# Selected extract
════
A Comparison of the Top 8 Sites in New Zealand

When it comes to selling online, there are a plethora of marketplaces to choose from. This blog post will compare the top 8 marketplaces and help you decide which one is right for you. Each marketplace has its pros and cons, so it’s essential to understand what each offers before deciding. Remember that the best way to sell goods online might not always be the best way for someone else. It all depends on your unique business needs!

What is a Marketplace? 

A marketplace is an online platform that allows buyers and sellers to trade goods and services. The most popular marketplaces usually sell physical goods, but there are also marketplaces for digital products, services, and even experiences.

Some of the most popular marketplaces are:

  1. Trade Me 
  2. Facebook Marketplace 
  3. Amazon 
  4. TheMarket 
  5. eBay 
  6. Mighty Ape 
  7. AliExpress 
  8. Etsy 

Ecommerce vs Marketplace?

An ecommerce website is a website that allows you to sell your products online. On the other hand, a marketplace is an online platform connecting buyers and sellers of goods and services.

The main difference between an ecommerce website and a marketplace is that marketplaces provide a ready-made audience of buyers looking for products or services.

Ecommerce websites, on the other hand, require you to drive traffic to your website through marketing and advertising.

So, which should you choose?

It depends on your unique business needs. If you’re selling products or services in high demand, then a marketplace might be a good option. However, if you have a unique product or service that might not be as easy to sell, then an ecommerce website might be a better option. If you’re at the stage in your business where you are building your brand and customer base, then an ecommerce website is probably the way to go.

How do you know selling through a marketplace is for you? 

Selling through a marketplace is a good option for you if:

  • You have products or services that are in high demand
  • You want to tap into a ready-made audience of buyers
  • You want to save on marketing and advertising costs

Suppose you’re considering launching a business or selling your items on a marketplace. In that case, the demand for your services or products is an excellent way to determine what consumers want and who they are.
════
# Information shown

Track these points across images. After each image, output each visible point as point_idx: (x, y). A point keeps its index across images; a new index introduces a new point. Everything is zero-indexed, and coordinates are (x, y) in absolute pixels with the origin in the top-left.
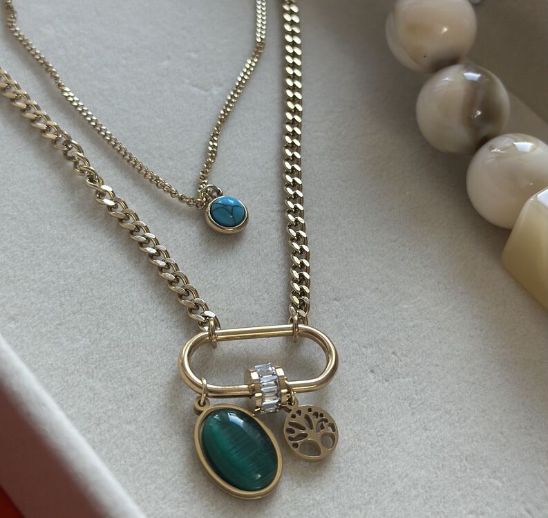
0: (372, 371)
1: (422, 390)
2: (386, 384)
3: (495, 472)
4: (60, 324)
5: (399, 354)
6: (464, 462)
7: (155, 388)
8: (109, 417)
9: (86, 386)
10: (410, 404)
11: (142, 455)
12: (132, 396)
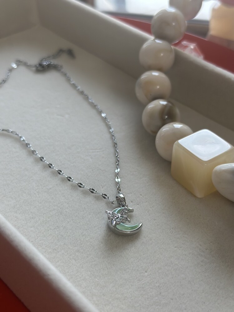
0: (132, 202)
1: (153, 206)
2: (138, 206)
3: (185, 232)
4: (4, 196)
5: (143, 195)
6: (172, 229)
7: (42, 214)
8: (23, 226)
9: (14, 216)
10: (148, 212)
11: (36, 238)
12: (32, 218)
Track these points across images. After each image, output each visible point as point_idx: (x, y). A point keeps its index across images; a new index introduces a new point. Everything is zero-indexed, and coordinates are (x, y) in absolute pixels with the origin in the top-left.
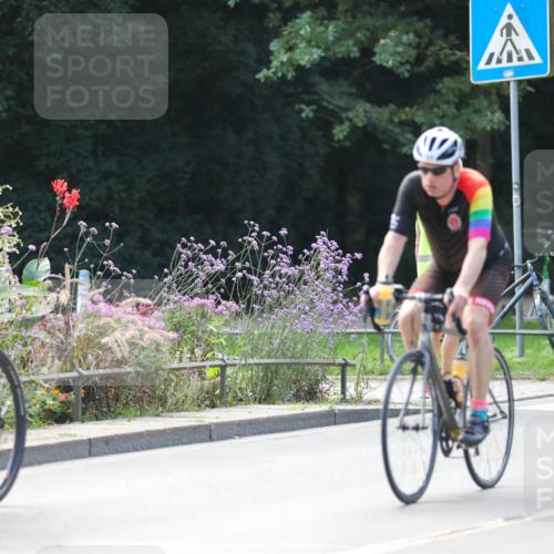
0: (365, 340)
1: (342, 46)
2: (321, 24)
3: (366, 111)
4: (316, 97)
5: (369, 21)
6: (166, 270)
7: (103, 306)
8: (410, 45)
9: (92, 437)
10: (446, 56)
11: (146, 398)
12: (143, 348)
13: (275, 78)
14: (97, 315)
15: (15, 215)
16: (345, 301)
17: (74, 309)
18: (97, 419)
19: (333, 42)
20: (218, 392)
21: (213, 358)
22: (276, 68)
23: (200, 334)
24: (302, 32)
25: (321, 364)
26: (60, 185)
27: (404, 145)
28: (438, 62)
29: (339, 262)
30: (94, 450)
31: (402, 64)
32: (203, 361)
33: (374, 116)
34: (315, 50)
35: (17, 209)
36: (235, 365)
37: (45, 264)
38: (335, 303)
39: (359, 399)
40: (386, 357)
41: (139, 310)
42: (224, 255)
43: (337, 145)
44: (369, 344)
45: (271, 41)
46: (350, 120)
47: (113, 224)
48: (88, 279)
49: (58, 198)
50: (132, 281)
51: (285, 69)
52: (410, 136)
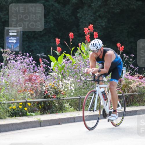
7: (130, 77)
11: (141, 101)
12: (140, 88)
14: (128, 79)
17: (122, 77)
26: (119, 45)
30: (127, 114)
41: (139, 78)
47: (133, 55)
48: (126, 69)
49: (118, 48)
50: (137, 70)
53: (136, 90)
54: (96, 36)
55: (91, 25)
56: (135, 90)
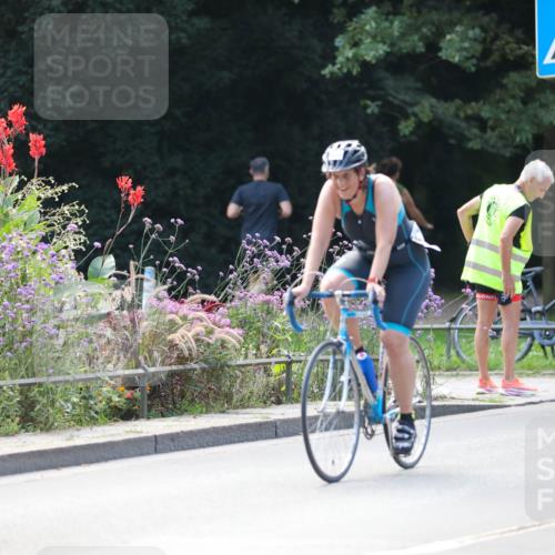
0: (431, 336)
1: (408, 41)
2: (387, 19)
3: (432, 106)
4: (382, 93)
5: (435, 16)
6: (231, 267)
7: (170, 304)
8: (475, 40)
9: (157, 433)
10: (512, 50)
11: (212, 395)
12: (209, 344)
13: (340, 75)
14: (161, 312)
15: (81, 213)
17: (139, 306)
18: (163, 416)
19: (398, 37)
20: (283, 388)
21: (279, 354)
22: (342, 63)
23: (265, 330)
24: (368, 27)
26: (125, 182)
27: (470, 140)
28: (504, 57)
30: (160, 447)
31: (468, 59)
32: (268, 357)
33: (440, 111)
34: (380, 46)
35: (83, 207)
36: (300, 362)
37: (110, 261)
40: (453, 352)
41: (203, 306)
42: (290, 251)
43: (402, 140)
44: (435, 340)
45: (336, 36)
46: (415, 115)
47: (179, 221)
48: (154, 275)
49: (123, 195)
50: (197, 277)
51: (350, 65)
52: (476, 131)
53: (194, 354)
54: (37, 148)
55: (16, 107)
56: (190, 355)
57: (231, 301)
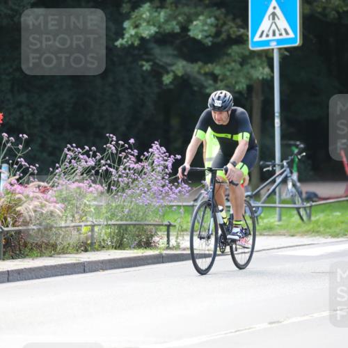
0: (182, 210)
1: (169, 25)
2: (156, 11)
3: (183, 67)
4: (152, 57)
5: (186, 10)
6: (57, 165)
7: (18, 188)
8: (212, 25)
9: (9, 269)
10: (234, 32)
11: (44, 245)
12: (42, 214)
13: (127, 45)
14: (13, 193)
16: (170, 185)
18: (13, 258)
19: (163, 23)
20: (89, 242)
21: (87, 221)
22: (128, 38)
23: (78, 205)
24: (144, 16)
25: (154, 225)
28: (229, 36)
29: (166, 161)
30: (11, 278)
31: (207, 37)
32: (80, 222)
33: (189, 69)
34: (152, 27)
36: (100, 225)
38: (163, 186)
39: (178, 247)
41: (40, 190)
42: (95, 156)
43: (165, 88)
44: (184, 213)
45: (124, 21)
46: (174, 72)
47: (25, 136)
48: (8, 170)
50: (36, 172)
51: (133, 39)
52: (211, 82)
53: (33, 218)
56: (31, 220)
57: (57, 186)
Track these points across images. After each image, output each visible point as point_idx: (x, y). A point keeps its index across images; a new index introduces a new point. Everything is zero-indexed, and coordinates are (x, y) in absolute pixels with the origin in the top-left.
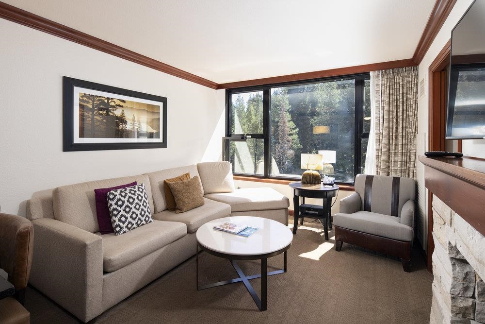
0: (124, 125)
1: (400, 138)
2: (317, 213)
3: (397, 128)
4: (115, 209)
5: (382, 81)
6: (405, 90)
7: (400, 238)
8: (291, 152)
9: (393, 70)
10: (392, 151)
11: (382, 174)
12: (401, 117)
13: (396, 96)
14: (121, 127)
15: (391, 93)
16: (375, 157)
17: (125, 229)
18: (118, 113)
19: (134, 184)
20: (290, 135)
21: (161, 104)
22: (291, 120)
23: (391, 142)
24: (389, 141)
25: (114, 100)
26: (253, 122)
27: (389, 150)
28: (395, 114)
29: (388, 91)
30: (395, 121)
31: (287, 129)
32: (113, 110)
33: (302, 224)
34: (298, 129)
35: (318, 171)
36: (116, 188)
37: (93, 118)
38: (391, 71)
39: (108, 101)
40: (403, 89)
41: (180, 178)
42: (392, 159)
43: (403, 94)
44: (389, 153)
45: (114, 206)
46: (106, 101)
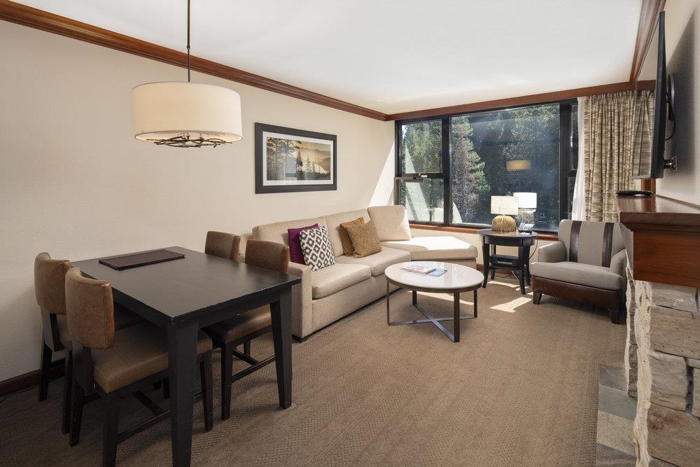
0: (300, 167)
1: (615, 177)
2: (511, 263)
3: (611, 165)
4: (307, 248)
5: (592, 108)
6: (621, 119)
7: (606, 286)
8: (474, 196)
9: (606, 95)
10: (606, 192)
11: (592, 219)
12: (616, 151)
13: (609, 127)
14: (298, 168)
15: (604, 122)
16: (584, 199)
17: (316, 267)
19: (316, 226)
20: (473, 171)
21: (331, 143)
22: (473, 150)
23: (604, 181)
24: (602, 180)
25: (293, 142)
26: (416, 153)
27: (602, 191)
28: (609, 147)
29: (599, 121)
30: (609, 156)
31: (467, 163)
32: (292, 152)
33: (493, 278)
34: (483, 163)
35: (513, 216)
36: (306, 228)
37: (276, 161)
38: (603, 97)
39: (288, 143)
40: (619, 117)
41: (354, 222)
42: (605, 201)
43: (619, 123)
44: (602, 194)
45: (306, 245)
46: (286, 143)
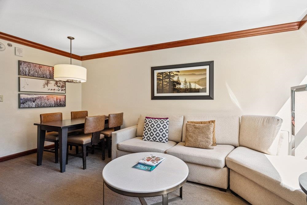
0: (179, 86)
14: (177, 87)
18: (175, 79)
21: (207, 67)
25: (173, 72)
32: (173, 78)
37: (163, 84)
39: (170, 73)
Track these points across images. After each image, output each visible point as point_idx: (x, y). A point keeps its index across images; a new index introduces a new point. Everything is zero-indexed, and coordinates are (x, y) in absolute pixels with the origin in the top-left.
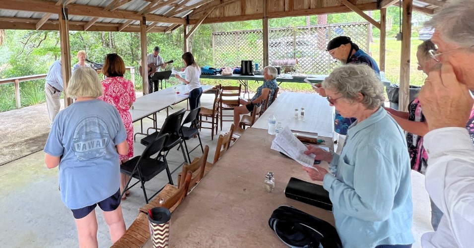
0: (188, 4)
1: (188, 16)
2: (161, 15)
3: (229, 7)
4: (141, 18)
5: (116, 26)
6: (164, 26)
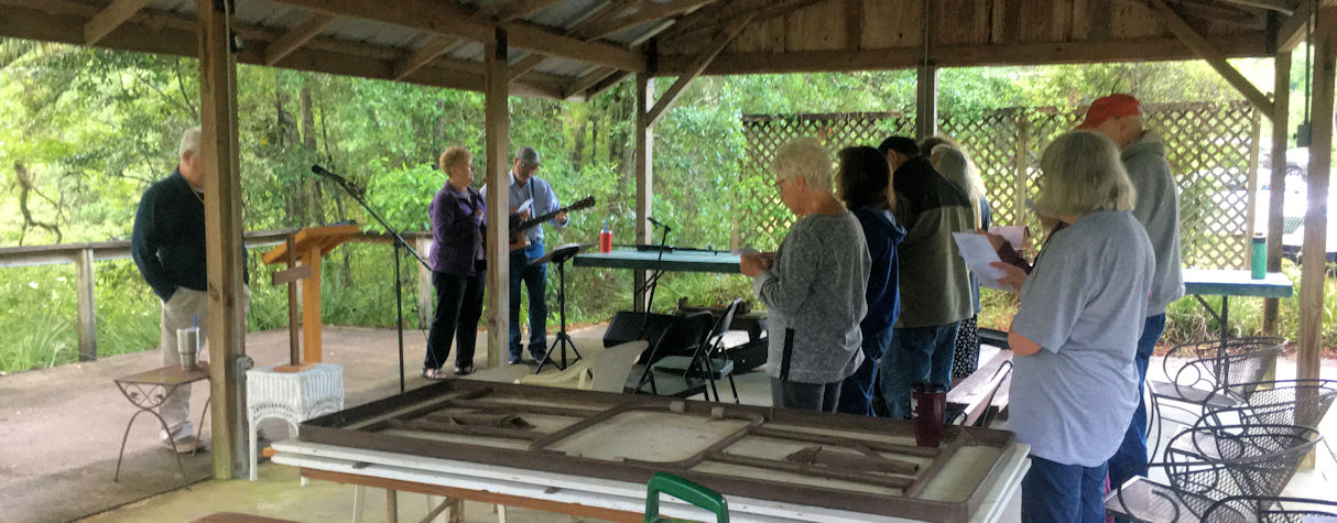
1: (653, 40)
2: (560, 30)
3: (805, 19)
4: (493, 35)
5: (385, 55)
6: (562, 72)
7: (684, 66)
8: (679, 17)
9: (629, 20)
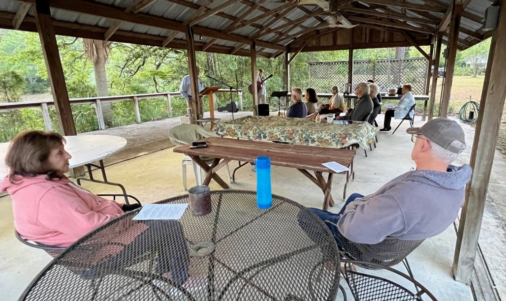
0: (290, 33)
1: (289, 44)
2: (267, 42)
3: (323, 38)
4: (252, 43)
5: (229, 49)
6: (269, 52)
7: (296, 51)
8: (295, 39)
9: (283, 39)
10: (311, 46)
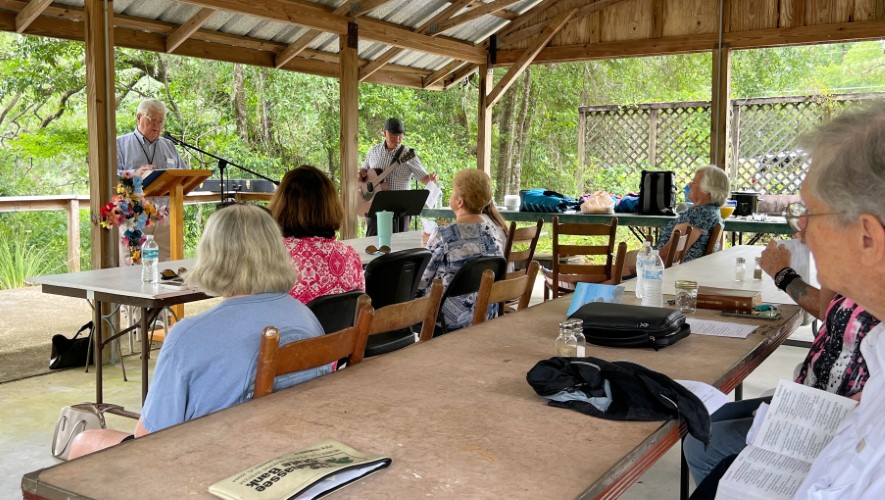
1: (493, 38)
3: (617, 14)
8: (513, 16)
10: (569, 40)
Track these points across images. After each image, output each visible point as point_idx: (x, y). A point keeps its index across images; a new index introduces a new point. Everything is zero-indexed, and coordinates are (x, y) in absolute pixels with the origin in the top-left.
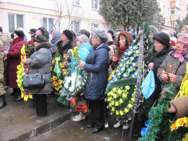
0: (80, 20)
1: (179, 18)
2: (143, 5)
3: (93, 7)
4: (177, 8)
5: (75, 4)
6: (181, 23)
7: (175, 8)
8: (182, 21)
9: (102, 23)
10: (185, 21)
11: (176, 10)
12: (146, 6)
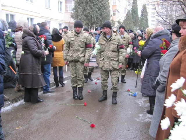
0: (51, 20)
1: (120, 20)
2: (103, 13)
3: (59, 10)
4: (118, 11)
5: (47, 7)
6: (122, 23)
7: (116, 11)
8: (122, 22)
9: (65, 23)
10: (125, 22)
11: (116, 12)
12: (105, 14)
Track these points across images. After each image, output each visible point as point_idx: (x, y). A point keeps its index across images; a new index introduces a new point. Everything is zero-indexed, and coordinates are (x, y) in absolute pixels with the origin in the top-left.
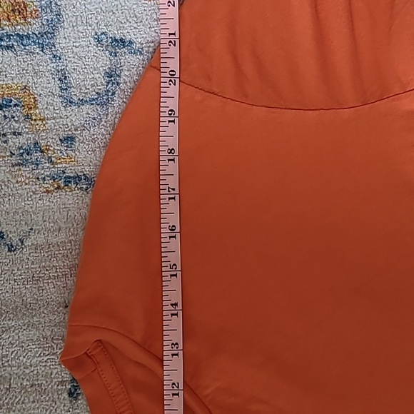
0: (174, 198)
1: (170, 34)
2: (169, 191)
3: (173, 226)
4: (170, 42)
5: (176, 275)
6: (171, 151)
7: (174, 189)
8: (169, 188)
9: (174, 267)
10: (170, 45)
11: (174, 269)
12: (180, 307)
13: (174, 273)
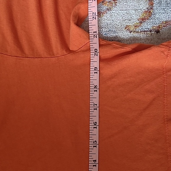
0: (96, 109)
1: (94, 32)
2: (94, 106)
3: (96, 122)
4: (94, 36)
5: (96, 146)
6: (95, 87)
7: (96, 105)
8: (94, 104)
9: (95, 142)
10: (94, 37)
11: (95, 144)
12: (97, 162)
13: (95, 145)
════
# Explore the material
1. What does the marketplace comparison say marketplaces provide that ecommerce websites do not?
2. Restate the marketplace comparison from "It depends on" to "the way to go.", swapping "ecommerce website" for "online store".

# Exercise answers
1. A ready-made audience of buyers looking for products or services.

2.
It depends on your unique business needs. If you’re selling products or services in high demand, then a marketplace might be a good option. However, if you have a unique product or service that might not be as easy to sell, then an online store might be a better option. If you’re at the stage in your business where you are building your brand and customer base, then an online store is probably the way to go.